**Problem to solve:**
Filter the items below and copy out each line that contains the string "ShortText", matching case exactly.

(Input Opens)

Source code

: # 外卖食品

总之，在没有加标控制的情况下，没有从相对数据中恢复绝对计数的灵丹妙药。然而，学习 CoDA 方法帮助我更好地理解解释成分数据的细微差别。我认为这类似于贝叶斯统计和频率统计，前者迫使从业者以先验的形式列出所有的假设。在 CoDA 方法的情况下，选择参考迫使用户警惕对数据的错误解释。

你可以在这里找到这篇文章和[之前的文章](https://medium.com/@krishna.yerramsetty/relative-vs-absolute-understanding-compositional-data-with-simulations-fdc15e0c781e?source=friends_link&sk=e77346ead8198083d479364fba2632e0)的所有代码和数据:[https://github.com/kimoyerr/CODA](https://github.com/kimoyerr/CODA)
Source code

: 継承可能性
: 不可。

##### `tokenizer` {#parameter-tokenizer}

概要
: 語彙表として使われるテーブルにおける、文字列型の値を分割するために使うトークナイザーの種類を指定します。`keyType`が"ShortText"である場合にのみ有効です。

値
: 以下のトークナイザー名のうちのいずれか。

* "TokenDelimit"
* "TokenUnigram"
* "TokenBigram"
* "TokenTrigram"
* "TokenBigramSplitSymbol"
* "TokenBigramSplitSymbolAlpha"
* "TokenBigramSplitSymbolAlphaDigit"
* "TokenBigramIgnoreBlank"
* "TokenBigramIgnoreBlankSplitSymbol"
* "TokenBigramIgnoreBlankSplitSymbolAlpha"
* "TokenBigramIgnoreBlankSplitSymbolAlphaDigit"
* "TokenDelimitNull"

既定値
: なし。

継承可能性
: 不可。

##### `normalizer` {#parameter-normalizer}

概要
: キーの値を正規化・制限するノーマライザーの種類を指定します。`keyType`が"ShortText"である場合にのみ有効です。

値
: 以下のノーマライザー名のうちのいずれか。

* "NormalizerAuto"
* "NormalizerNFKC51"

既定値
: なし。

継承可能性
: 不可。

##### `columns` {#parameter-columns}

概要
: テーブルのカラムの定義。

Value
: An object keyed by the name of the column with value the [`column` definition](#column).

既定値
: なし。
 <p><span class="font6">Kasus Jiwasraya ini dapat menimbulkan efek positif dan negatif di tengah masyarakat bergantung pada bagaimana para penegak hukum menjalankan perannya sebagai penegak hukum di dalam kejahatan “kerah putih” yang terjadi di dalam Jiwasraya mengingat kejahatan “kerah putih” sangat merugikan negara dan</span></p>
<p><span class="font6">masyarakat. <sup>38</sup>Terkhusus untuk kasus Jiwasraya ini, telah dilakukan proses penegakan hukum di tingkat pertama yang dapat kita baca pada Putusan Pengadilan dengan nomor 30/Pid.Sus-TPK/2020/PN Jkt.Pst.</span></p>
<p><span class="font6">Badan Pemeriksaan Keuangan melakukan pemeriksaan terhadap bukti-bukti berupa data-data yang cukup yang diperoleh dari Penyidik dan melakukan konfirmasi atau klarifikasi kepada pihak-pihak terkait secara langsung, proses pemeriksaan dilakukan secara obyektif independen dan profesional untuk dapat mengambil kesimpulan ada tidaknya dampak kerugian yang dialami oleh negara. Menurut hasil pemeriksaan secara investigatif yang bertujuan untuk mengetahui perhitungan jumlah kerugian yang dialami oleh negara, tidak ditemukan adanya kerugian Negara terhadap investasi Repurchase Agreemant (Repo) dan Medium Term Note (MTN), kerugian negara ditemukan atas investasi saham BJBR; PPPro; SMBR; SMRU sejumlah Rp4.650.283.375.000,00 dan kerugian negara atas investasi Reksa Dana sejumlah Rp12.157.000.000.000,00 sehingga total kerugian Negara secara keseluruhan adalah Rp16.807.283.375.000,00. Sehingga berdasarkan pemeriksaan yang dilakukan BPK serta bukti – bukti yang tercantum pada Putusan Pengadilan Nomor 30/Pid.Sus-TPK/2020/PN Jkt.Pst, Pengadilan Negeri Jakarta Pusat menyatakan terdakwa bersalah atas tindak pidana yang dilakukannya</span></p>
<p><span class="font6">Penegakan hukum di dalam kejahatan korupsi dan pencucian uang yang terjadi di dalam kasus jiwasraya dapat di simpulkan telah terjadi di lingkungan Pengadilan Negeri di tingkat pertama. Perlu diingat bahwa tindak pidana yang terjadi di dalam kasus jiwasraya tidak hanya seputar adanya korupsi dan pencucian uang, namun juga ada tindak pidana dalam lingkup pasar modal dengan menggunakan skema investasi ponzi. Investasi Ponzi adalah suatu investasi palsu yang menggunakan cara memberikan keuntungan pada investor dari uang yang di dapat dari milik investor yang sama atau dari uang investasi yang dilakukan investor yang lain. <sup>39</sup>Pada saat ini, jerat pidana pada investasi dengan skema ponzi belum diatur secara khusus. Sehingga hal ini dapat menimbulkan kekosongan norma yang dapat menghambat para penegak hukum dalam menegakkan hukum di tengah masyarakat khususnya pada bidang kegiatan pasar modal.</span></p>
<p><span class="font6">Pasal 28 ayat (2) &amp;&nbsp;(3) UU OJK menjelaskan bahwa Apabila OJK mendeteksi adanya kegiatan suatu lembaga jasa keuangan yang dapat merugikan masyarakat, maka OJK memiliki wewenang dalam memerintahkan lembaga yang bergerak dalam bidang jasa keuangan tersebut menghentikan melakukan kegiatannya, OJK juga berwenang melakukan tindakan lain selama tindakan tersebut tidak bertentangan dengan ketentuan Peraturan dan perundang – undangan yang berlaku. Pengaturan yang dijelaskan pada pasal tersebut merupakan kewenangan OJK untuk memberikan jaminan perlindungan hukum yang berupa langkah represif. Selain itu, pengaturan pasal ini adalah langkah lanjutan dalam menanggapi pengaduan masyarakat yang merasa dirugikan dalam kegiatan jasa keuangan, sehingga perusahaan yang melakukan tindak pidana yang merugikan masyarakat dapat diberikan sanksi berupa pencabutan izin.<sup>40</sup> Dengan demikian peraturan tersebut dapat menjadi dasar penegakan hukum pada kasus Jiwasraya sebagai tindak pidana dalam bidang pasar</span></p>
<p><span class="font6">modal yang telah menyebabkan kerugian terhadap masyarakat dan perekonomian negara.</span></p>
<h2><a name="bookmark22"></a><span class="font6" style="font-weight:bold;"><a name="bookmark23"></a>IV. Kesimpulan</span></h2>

(Input Closes)

**Exercise result:**
: 語彙表として使われるテーブルにおける、文字列型の値を分割するために使うトークナイザーの種類を指定します。`keyType`が"ShortText"である場合にのみ有効です。
: キーの値を正規化・制限するノーマライザーの種類を指定します。`keyType`が"ShortText"である場合にのみ有効です。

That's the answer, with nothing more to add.